### [Problem to solve]
Rewrite every line of the data below with "underline" renamed to "underlining" wherever it occurs. Leave everything else unchanged.

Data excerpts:
========================

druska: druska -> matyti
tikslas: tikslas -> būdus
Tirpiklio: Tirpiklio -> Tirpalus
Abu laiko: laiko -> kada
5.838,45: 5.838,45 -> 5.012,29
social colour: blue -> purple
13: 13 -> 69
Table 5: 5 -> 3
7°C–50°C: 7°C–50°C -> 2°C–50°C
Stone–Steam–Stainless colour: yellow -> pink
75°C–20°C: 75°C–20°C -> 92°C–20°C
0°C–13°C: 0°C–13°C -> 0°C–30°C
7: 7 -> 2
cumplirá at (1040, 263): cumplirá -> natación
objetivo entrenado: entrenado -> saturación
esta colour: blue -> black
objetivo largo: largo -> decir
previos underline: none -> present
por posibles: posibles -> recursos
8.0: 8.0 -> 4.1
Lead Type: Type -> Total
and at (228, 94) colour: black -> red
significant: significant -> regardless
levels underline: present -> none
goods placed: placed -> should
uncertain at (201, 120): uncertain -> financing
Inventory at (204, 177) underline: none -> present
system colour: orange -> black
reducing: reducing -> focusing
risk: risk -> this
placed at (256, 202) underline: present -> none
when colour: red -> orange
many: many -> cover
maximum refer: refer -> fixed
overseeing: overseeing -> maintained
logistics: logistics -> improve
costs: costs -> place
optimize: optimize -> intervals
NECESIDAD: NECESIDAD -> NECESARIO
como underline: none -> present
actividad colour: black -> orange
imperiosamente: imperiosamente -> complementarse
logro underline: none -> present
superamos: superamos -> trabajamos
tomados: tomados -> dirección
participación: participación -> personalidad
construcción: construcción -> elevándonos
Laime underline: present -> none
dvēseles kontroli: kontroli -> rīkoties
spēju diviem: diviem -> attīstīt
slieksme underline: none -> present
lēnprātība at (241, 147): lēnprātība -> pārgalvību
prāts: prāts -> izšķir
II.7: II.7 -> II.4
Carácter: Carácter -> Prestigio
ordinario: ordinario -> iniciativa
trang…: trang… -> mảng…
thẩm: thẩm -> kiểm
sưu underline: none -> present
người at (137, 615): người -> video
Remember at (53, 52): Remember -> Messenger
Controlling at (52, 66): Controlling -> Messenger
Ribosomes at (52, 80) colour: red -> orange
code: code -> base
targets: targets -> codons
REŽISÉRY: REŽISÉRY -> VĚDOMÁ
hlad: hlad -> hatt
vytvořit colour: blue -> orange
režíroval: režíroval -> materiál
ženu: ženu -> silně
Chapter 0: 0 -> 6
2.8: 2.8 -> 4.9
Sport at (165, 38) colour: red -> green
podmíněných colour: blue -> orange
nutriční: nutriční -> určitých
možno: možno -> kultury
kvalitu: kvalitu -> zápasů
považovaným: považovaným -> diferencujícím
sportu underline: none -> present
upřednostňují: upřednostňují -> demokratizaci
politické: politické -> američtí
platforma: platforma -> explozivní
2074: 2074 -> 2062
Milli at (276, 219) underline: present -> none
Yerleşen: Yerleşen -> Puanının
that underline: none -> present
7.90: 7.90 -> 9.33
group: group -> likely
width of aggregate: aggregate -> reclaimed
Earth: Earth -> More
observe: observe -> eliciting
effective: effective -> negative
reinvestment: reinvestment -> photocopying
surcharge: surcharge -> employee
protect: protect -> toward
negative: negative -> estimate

========================

### [Exercise response]
druska: druska -> matyti
tikslas: tikslas -> būdus
Tirpiklio: Tirpiklio -> Tirpalus
Abu laiko: laiko -> kada
5.838,45: 5.838,45 -> 5.012,29
social colour: blue -> purple
13: 13 -> 69
Table 5: 5 -> 3
7°C–50°C: 7°C–50°C -> 2°C–50°C
Stone–Steam–Stainless colour: yellow -> pink
75°C–20°C: 75°C–20°C -> 92°C–20°C
0°C–13°C: 0°C–13°C -> 0°C–30°C
7: 7 -> 2
cumplirá at (1040, 263): cumplirá -> natación
objetivo entrenado: entrenado -> saturación
esta colour: blue -> black
objetivo largo: largo -> decir
previos underlining: none -> present
por posibles: posibles -> recursos
8.0: 8.0 -> 4.1
Lead Type: Type -> Total
and at (228, 94) colour: black -> red
significant: significant -> regardless
levels underlining: present -> none
goods placed: placed -> should
uncertain at (201, 120): uncertain -> financing
Inventory at (204, 177) underlining: none -> present
system colour: orange -> black
reducing: reducing -> focusing
risk: risk -> this
placed at (256, 202) underlining: present -> none
when colour: red -> orange
many: many -> cover
maximum refer: refer -> fixed
overseeing: overseeing -> maintained
logistics: logistics -> improve
costs: costs -> place
optimize: optimize -> intervals
NECESIDAD: NECESIDAD -> NECESARIO
como underlining: none -> present
actividad colour: black -> orange
imperiosamente: imperiosamente -> complementarse
logro underlining: none -> present
superamos: superamos -> trabajamos
tomados: tomados -> dirección
participación: participación -> personalidad
construcción: construcción -> elevándonos
Laime underlining: present -> none
dvēseles kontroli: kontroli -> rīkoties
spēju diviem: diviem -> attīstīt
slieksme underlining: none -> present
lēnprātība at (241, 147): lēnprātība -> pārgalvību
prāts: prāts -> izšķir
II.7: II.7 -> II.4
Carácter: Carácter -> Prestigio
ordinario: ordinario -> iniciativa
trang…: trang… -> mảng…
thẩm: thẩm -> kiểm
sưu underlining: none -> present
người at (137, 615): người -> video
Remember at (53, 52): Remember -> Messenger
Controlling at (52, 66): Controlling -> Messenger
Ribosomes at (52, 80) colour: red -> orange
code: code -> base
targets: targets -> codons
REŽISÉRY: REŽISÉRY -> VĚDOMÁ
hlad: hlad -> hatt
vytvořit colour: blue -> orange
režíroval: režíroval -> materiál
ženu: ženu -> silně
Chapter 0: 0 -> 6
2.8: 2.8 -> 4.9
Sport at (165, 38) colour: red -> green
podmíněných colour: blue -> orange
nutriční: nutriční -> určitých
možno: možno -> kultury
kvalitu: kvalitu -> zápasů
považovaným: považovaným -> diferencujícím
sportu underlining: none -> present
upřednostňují: upřednostňují -> demokratizaci
politické: politické -> američtí
platforma: platforma -> explozivní
2074: 2074 -> 2062
Milli at (276, 219) underlining: present -> none
Yerleşen: Yerleşen -> Puanının
that underlining: none -> present
7.90: 7.90 -> 9.33
group: group -> likely
width of aggregate: aggregate -> reclaimed
Earth: Earth -> More
observe: observe -> eliciting
effective: effective -> negative
reinvestment: reinvestment -> photocopying
surcharge: surcharge -> employee
protect: protect -> toward
negative: negative -> estimate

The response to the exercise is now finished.